Каргин произнёс все это таким искренним, таким убеждённым тоном, точно ему было совершенно необходимо убедить нас в правильности его слов.

- Что-то не хочется идти домой. По правде сказать, и на улице-то редко приходится бывать. Пройдём через парк, а? - предложил Каргин после некоторого молчания.

Мне показалось странным предложение гулять по грязи после дождя в пустом парке, но я молчала, понимая, что не мне принадлежит решающий голос.

Мы подошли к парку. Тёмная масса деревьев выросла перед нами. Пряный запах леса почувствовался ещё издали. И казалось, исчезли все голоса города, не гремели машины, трамваи, не было слышно людей, только деревья шумели и слегка поскрипывали под напором ветра.

- Что ж, пойдём? - робко спросил Каргин, не то приглашая, не то советуясь.

Огромные ворота парка были открыты.
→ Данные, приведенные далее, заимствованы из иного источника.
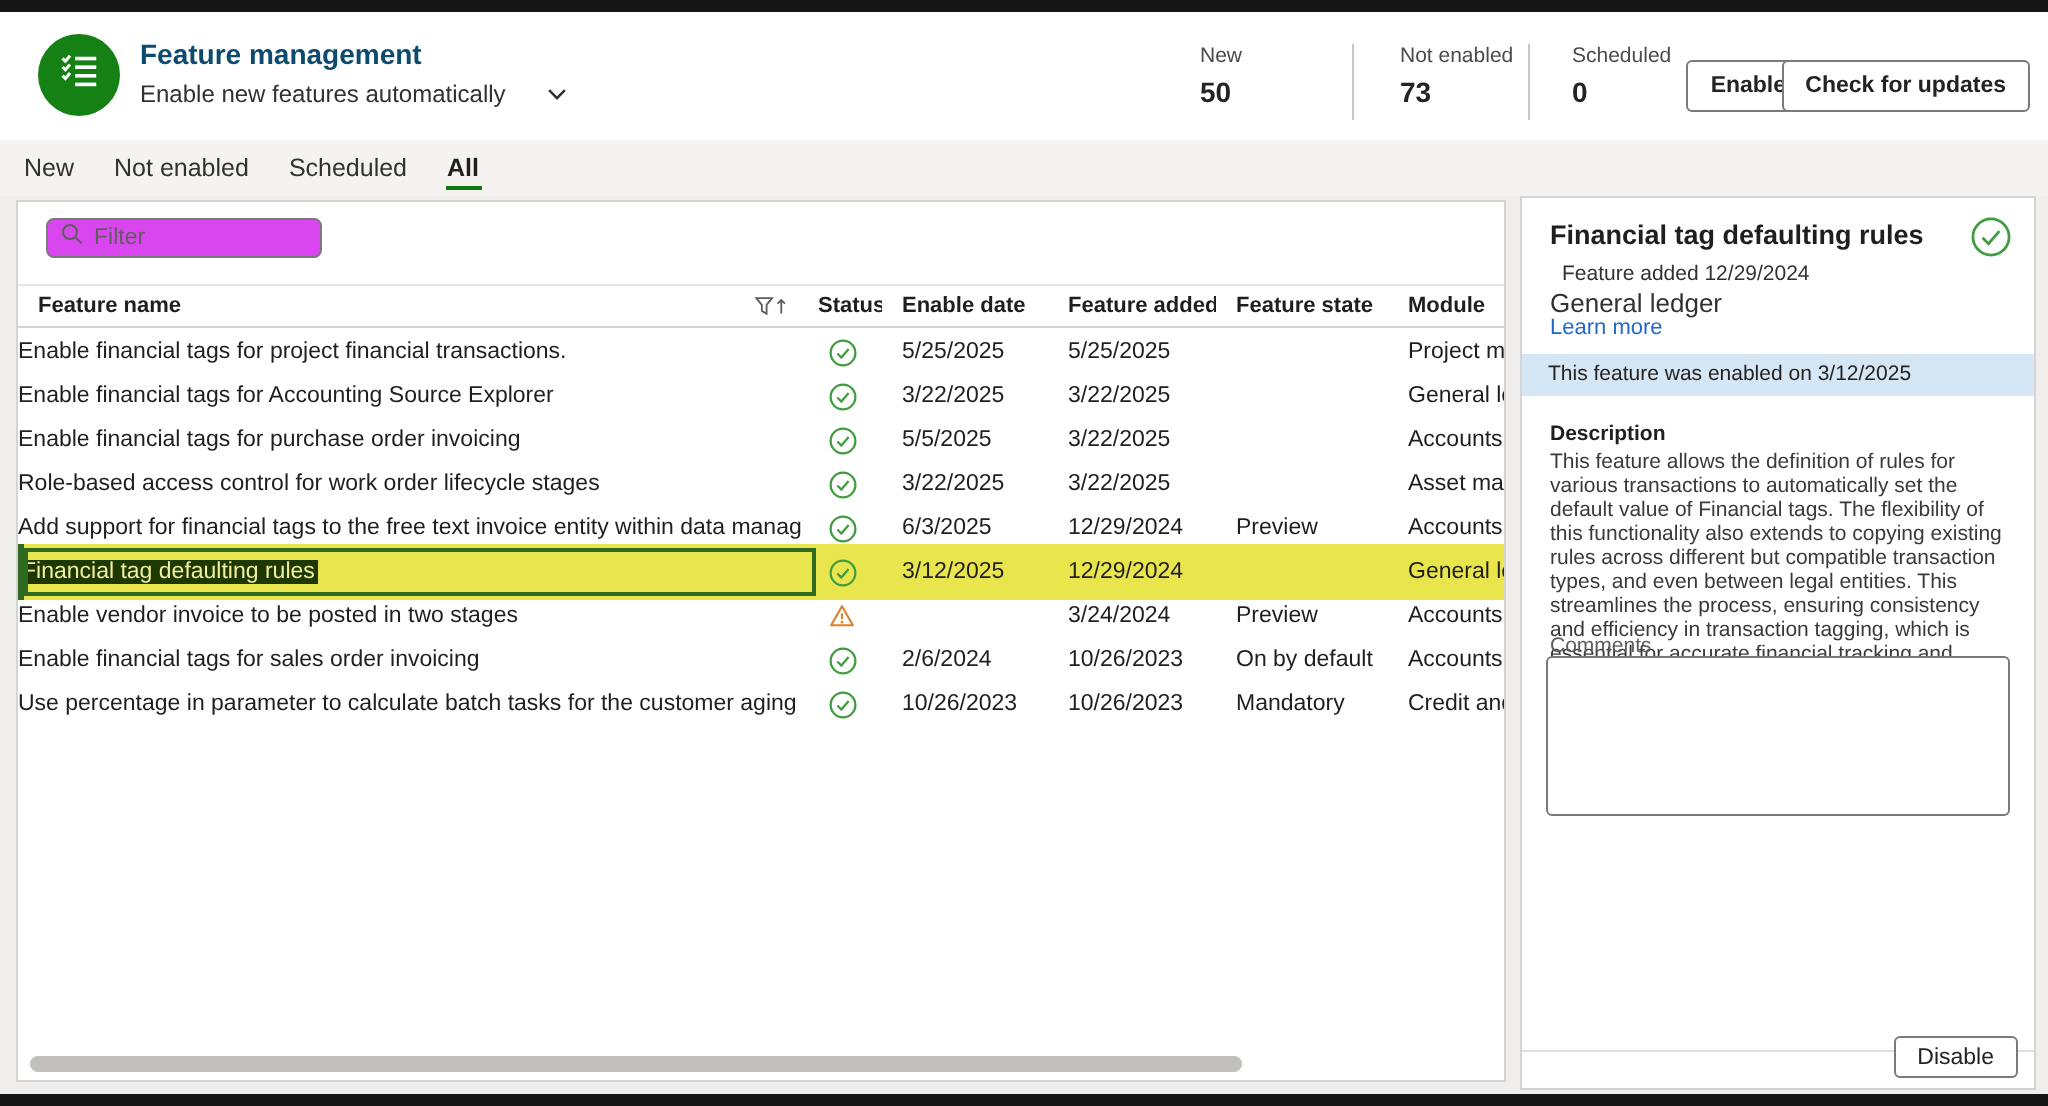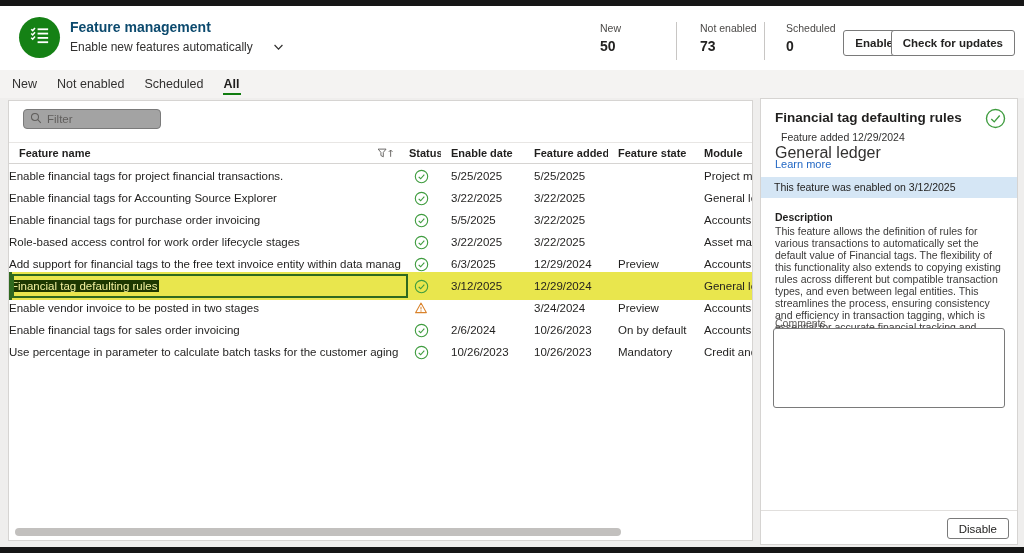"Filter" .filter-box { background: #a3a3a3 -> #d946ef }
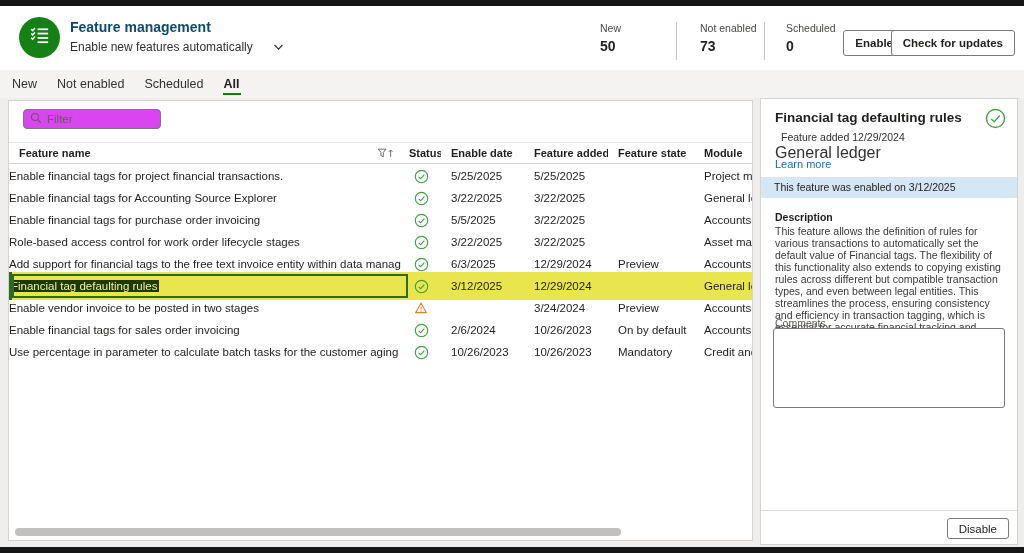"General ledger" .dp-meta2 { font-size: 16px -> 13px }
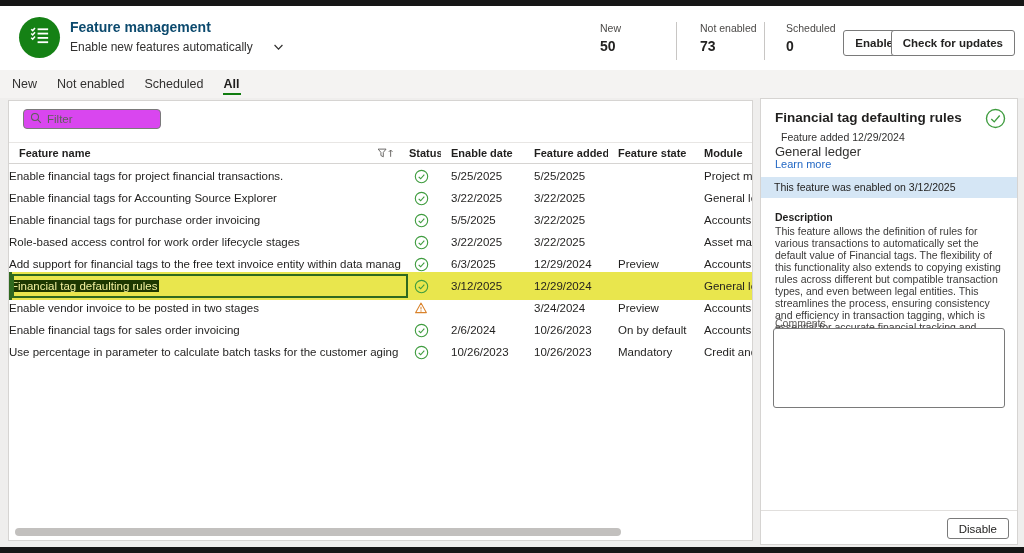"Disable" .dp-footer { height: 34px -> 19px }
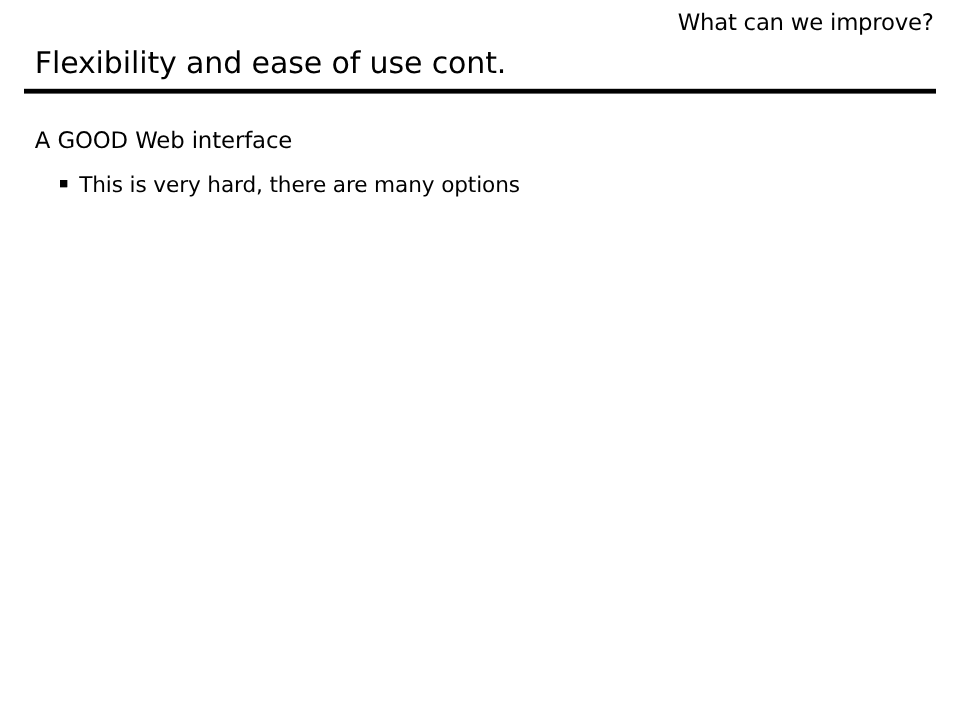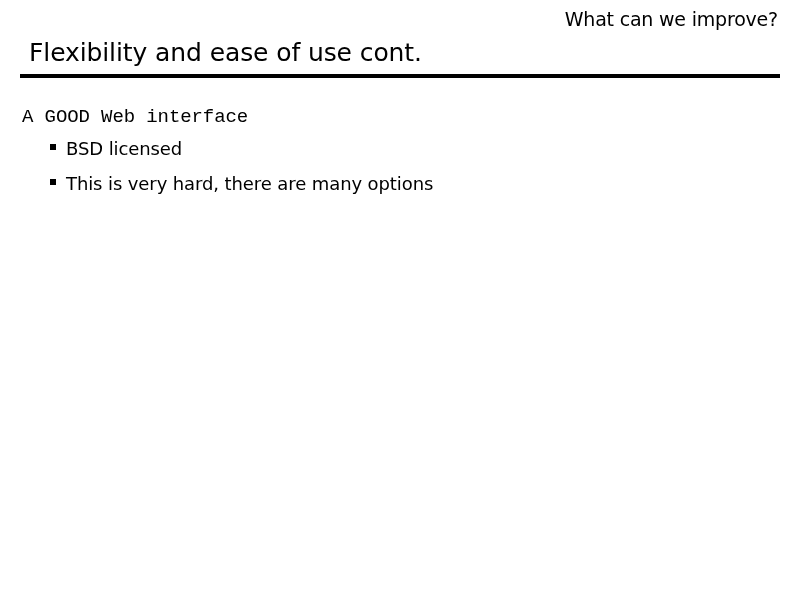"A GOOD Web interface" .lvl1 { font-family: Liberation Mono, monospace -> none; margin: 0 0 6px 0 -> 0 0 6px 7px }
За ними была абсолютная темнота. Фонари в парке не горели, и всё, что было там, в глубине, казалось отсюда, с освещённой улицы, окутанным непроницаемым мраком.

Мы вошли в ворота. Через несколько минут глаза мои привыкли к темноте, и я различила полукруглую площадку, скамейки, расставленные по краю, и в центре небольшой фонтан. Всё это казалось сейчас очень тёмным и безжизненным, и мне очень захотелось побывать здесь в яркий, солнечный день, и чтобы фонтан бил невысокой чистой струёй.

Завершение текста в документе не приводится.